Express the lines from the one containing "Mini Blockchain Project" through the one containing "2025-10-02 12:09:33 UTC" as a JSON list of strings, with one string per line and blank lines omitted.

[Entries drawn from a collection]
[Start of Attachment]

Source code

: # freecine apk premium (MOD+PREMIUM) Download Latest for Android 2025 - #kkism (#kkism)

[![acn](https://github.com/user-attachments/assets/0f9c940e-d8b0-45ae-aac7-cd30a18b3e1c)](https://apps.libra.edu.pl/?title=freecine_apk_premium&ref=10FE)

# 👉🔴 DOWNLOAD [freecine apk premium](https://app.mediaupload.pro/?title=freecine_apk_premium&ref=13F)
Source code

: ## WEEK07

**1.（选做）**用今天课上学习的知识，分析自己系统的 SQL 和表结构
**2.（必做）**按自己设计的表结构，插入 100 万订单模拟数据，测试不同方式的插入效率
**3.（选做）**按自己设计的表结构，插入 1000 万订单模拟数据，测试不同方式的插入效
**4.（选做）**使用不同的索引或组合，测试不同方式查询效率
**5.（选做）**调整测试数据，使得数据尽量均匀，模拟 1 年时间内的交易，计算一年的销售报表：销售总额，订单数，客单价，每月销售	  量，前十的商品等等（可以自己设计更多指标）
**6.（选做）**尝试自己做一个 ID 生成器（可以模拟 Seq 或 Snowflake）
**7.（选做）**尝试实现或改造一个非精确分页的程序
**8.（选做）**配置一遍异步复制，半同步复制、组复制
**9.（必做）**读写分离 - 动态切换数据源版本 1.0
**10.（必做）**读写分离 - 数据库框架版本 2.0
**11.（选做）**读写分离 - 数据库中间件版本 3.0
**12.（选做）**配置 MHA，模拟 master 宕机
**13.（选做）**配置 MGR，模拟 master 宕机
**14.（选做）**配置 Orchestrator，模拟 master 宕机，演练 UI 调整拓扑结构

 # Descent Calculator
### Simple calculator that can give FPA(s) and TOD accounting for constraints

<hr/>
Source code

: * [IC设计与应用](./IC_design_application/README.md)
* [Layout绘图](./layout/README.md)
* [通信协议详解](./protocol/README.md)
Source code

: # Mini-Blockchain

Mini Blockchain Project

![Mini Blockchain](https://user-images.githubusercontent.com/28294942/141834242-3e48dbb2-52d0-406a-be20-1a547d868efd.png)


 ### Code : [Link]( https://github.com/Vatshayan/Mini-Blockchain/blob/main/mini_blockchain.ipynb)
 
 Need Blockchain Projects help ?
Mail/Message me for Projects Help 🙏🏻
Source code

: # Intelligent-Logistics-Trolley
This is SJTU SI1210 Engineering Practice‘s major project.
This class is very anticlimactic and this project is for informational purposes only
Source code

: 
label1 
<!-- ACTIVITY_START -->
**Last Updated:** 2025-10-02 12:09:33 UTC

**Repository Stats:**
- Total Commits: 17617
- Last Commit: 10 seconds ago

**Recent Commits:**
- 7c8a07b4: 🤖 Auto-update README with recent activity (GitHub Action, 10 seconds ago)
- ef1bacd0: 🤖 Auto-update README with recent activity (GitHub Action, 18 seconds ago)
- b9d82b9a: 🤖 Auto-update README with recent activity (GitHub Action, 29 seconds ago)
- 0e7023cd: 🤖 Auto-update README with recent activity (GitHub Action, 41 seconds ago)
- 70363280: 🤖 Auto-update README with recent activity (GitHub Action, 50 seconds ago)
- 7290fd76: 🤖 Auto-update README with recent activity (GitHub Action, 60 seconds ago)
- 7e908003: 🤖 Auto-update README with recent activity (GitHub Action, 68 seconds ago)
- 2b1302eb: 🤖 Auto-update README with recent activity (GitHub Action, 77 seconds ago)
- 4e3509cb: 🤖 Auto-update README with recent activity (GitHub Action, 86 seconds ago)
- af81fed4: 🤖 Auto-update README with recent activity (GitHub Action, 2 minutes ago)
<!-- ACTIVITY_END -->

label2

[End of Attachment]
[Start of Attachment]

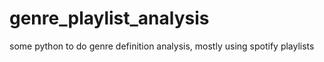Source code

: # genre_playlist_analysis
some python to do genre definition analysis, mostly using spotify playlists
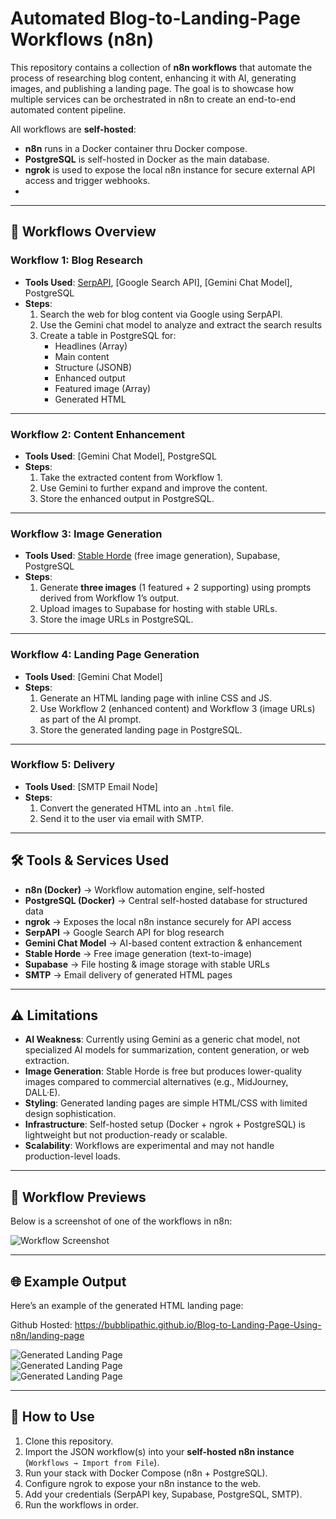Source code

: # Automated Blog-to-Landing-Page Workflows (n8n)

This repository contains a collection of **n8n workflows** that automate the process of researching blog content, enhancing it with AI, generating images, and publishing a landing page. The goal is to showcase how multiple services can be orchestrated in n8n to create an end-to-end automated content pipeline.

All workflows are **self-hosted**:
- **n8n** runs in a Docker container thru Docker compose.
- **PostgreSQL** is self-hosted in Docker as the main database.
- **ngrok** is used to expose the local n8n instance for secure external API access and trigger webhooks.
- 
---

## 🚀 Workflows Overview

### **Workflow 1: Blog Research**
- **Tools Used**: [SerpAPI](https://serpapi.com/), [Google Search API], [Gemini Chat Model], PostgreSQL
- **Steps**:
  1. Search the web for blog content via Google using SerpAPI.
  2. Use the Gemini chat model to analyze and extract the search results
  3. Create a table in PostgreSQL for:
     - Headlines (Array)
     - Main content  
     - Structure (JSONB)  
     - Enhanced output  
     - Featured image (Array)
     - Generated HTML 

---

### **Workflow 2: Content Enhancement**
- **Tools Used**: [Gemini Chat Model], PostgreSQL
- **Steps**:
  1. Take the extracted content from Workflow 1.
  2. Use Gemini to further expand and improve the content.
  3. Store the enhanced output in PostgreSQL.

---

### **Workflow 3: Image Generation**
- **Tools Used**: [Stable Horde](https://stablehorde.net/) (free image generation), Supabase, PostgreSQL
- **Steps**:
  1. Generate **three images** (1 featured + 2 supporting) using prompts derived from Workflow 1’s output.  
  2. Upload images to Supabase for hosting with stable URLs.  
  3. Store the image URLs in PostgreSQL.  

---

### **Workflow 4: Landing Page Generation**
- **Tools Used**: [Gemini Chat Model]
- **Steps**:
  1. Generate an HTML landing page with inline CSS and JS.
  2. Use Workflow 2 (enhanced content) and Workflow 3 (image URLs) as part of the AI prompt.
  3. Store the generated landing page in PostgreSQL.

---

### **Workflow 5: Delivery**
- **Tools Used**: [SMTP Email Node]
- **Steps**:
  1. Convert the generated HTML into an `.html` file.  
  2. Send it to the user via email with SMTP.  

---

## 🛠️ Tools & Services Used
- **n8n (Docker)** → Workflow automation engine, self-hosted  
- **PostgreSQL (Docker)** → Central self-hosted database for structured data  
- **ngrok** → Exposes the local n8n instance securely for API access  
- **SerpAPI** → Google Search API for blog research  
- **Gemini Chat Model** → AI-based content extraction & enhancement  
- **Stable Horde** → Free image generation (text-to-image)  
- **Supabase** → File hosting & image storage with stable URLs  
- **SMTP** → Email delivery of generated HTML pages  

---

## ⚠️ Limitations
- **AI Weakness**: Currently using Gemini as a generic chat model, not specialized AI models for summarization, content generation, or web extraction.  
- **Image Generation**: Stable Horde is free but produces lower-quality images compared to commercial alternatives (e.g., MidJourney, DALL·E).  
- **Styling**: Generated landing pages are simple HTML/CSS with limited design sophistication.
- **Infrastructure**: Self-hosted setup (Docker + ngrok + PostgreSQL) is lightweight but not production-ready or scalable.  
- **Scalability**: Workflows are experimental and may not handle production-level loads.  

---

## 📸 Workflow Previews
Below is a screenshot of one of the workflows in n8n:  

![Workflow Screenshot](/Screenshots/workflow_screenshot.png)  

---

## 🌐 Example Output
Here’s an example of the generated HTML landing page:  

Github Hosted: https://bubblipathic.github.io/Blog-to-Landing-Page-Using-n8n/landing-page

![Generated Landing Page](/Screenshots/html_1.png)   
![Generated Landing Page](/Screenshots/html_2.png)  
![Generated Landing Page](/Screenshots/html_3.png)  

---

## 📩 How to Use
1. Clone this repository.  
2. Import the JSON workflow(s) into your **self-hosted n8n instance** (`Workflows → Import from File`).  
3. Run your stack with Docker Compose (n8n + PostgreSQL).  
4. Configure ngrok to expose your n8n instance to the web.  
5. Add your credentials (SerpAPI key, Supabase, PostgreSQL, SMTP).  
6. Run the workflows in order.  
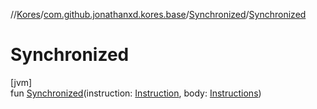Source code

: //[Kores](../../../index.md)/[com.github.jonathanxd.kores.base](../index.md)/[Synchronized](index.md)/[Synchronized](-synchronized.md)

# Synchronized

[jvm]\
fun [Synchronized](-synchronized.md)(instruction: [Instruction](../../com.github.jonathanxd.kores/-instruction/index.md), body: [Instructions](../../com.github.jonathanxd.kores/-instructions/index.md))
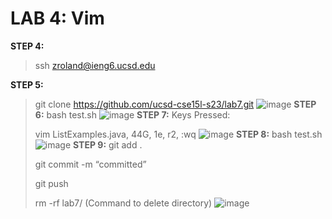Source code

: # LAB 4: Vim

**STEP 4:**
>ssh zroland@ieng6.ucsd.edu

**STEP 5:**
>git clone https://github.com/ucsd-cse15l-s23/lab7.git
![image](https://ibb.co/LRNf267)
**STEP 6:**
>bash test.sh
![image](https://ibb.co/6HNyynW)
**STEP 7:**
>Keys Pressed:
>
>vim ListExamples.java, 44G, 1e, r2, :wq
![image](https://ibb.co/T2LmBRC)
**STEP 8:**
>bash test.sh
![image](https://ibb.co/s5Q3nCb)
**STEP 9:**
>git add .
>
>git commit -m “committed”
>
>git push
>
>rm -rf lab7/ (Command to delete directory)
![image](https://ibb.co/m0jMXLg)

[End of Attachment]

__TASK RESULT__.
[
  "Mini Blockchain Project",
  "![Mini Blockchain](https://user-images.githubusercontent.com/28294942/141834242-3e48dbb2-52d0-406a-be20-1a547d868efd.png)",
  " ### Code : [Link]( https://github.com/Vatshayan/Mini-Blockchain/blob/main/mini_blockchain.ipynb)",
  " Need Blockchain Projects help ?",
  "Mail/Message me for Projects Help 🙏🏻",
  "Source code",
  ": # Intelligent-Logistics-Trolley",
  "This is SJTU SI1210 Engineering Practice‘s major project.",
  "This class is very anticlimactic and this project is for informational purposes only",
  "Source code",
  ": ",
  "label1 ",
  "<!-- ACTIVITY_START -->",
  "**Last Updated:** 2025-10-02 12:09:33 UTC"
]